Llevaba unos días tratando de escribir algo que valiera la pena en mi Blog. Los minutos de reflexión no daban para mucho. Hasta que, felizmente, de los dedos de mi primo salió esta pregunta inspiradora:

- "¿Por qué volteas el sentido de tus fotos? Te ves como en el espejo pero te ves raro, ¿no?"
- "¡Ah chingá!, explain your self", contesté en un inglés por demás correcto.
- Sí, hay un par de fotos que he visto tuyas de cerca donde te ves como la imagen que proyectas en el espejo. Si no fuera cámara digital te diría que "el negativo lo revelaron al revés".
Aún no salía yo de mi estupefacción cuando, orondo, insistió:
"Porque la nariz se te ve pa un lado que no lo tienes viéndote de frente".

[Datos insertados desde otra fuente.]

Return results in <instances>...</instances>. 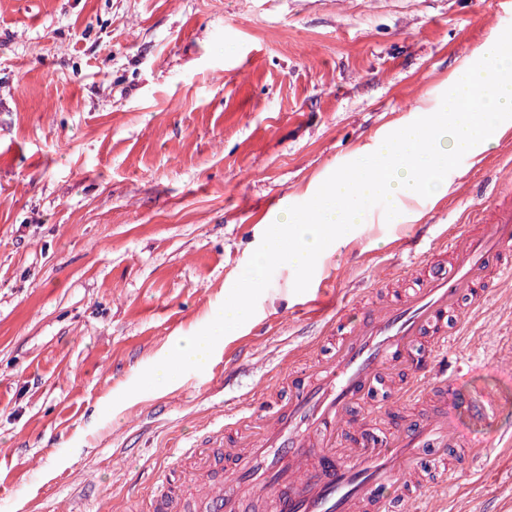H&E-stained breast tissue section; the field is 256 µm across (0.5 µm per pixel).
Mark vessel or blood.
Instances as JSON below:
<instances>
[{"label": "vessel or blood", "instance_id": "obj_1", "mask_svg": "<svg viewBox=\"0 0 512 512\" xmlns=\"http://www.w3.org/2000/svg\"><path fill=\"white\" fill-rule=\"evenodd\" d=\"M512 275V181L496 179L475 224L414 261L411 286L392 301L337 312L332 350L309 370L285 371L268 393L261 421L242 415L228 447L223 432L169 449L174 463L160 472L148 512H247L264 495L268 512H412L433 490L422 473L425 449L471 464L491 442L512 445L500 415L512 384V361L490 356L464 361L451 376L439 354L468 303ZM419 397L427 411L408 424L375 433L369 418L382 405ZM379 398L370 416L356 409ZM480 416L488 433L465 437L460 411Z\"/></svg>", "mask_w": 512, "mask_h": 512}]
</instances>
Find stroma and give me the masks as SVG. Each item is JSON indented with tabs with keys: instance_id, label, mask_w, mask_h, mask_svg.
<instances>
[{
	"instance_id": "stroma-1",
	"label": "stroma",
	"mask_w": 512,
	"mask_h": 512,
	"mask_svg": "<svg viewBox=\"0 0 512 512\" xmlns=\"http://www.w3.org/2000/svg\"><path fill=\"white\" fill-rule=\"evenodd\" d=\"M512 25V0H0V512H147L164 450L326 354L334 310L395 299L512 176V139L463 158L438 200L279 266L210 364L128 395L210 323L280 209L434 105ZM512 346V283L449 350ZM439 473L443 512H512V449Z\"/></svg>"
}]
</instances>
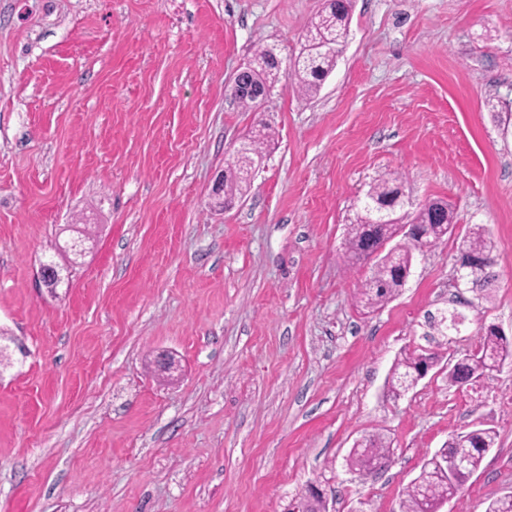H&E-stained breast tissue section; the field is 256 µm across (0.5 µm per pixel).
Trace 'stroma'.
Wrapping results in <instances>:
<instances>
[{"label": "stroma", "instance_id": "35a3bbf8", "mask_svg": "<svg viewBox=\"0 0 512 512\" xmlns=\"http://www.w3.org/2000/svg\"><path fill=\"white\" fill-rule=\"evenodd\" d=\"M325 0H0V512H399L448 440L496 432L442 512L512 492V365L464 388L448 364L512 329V0H353L316 95L281 78L263 113L225 91L256 49L292 64ZM265 159L234 206L211 190L257 120ZM399 175L457 225L371 310L344 241L370 183ZM93 239L57 295L39 263ZM492 244L457 287L461 238ZM53 254V253H52ZM460 332L400 397L427 314ZM368 432L391 448L361 479ZM439 362L438 356L424 352L407 354L399 359L391 373L388 382L389 392L393 396H400L416 385L425 372L431 367H435ZM390 448L380 435H368L362 438L357 447L349 452L346 459L350 470L366 478L388 465Z\"/></svg>", "mask_w": 512, "mask_h": 512}]
</instances>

Conversaciones como esta, son las que nos han mantenido unidos a pesar de nuestras diferencias y, sobre todo, nuestras similitudes, pensé. Y le advertí:
- "¡Ah cabrón! Antes de seguir, ¿puedo publicar esta conversación en mi Bló?
Y en plan ya, absolutamente creativo me contestó: ¿"Lunes de opio" se llamaría?
Pero ahí no paró la cosa. Mi primo tenía una duda razonable y habría que resolverla.
-"Mira, estoy viendo una foto que pusiste en tu Hi5 -la última, creo- y el copete va de izquierda a derecha pero en la realidad lo usas de derecha a izquierda".
Y en verdad me di cuenta del poco tiempo que paso frente al espejo, lo cual explicaría perfectamente bien la panza, las lonjas y demás rarezas de mi estético cuerpo.
- "Esa foto me la tomé con la computadora. Entonces es, en realidad, como un espejo", alcancé a contestar, ya de plano pegando esto en el blog.
Primo. Eres único.

miércoles, 25 de julio de 2007

Patadón

"Esta panza es demasiado pequeña para los dos", me dice Pamela por el chat.
Y no me queda más que admitir que es cierto. Este Matías ha decidido poner a prueba a su madre por más que le he insistido en que debe cuidarla porque después la va a necesitar.
Cuando pienso en la primera vez que vi a mi hijo, cuando él era un pequeño fetito indecente y apenas percpetible, y lo comparo con el pedazote de chamaco en el que se ha convertido, me dan escalofríos.
Sí, lo sé. Aún está en la panza de su madre, pero no deja de ser un pedazote de carne.
Hasta ahora, el saldo que ha dejado Mati en nuestra vida es avasallador: cambio de casa, de trabajo, una tonelada y media de ropita que va usar una vez, nuevos muebles, menos deudas, muchas visitas al doctor, nuevo vocabulario, dolores (a mi ¡cómo me ha dolido la espalda!) y un enorme costal de alegrías.
Falta un mes, mas o menos, para conocerlo y ya es parte integral de nuestras vidas. Le hablo y me patea. Lo acaricio y me patea. Su mamá come y la patea. Hemos, pues, establecido una relación basada en puras patadas.
Pues ya falta menos y de veras espero que tenga la precaución de permitir que Pamela llegue completa al parto, si no se va a meter en muchos problemas.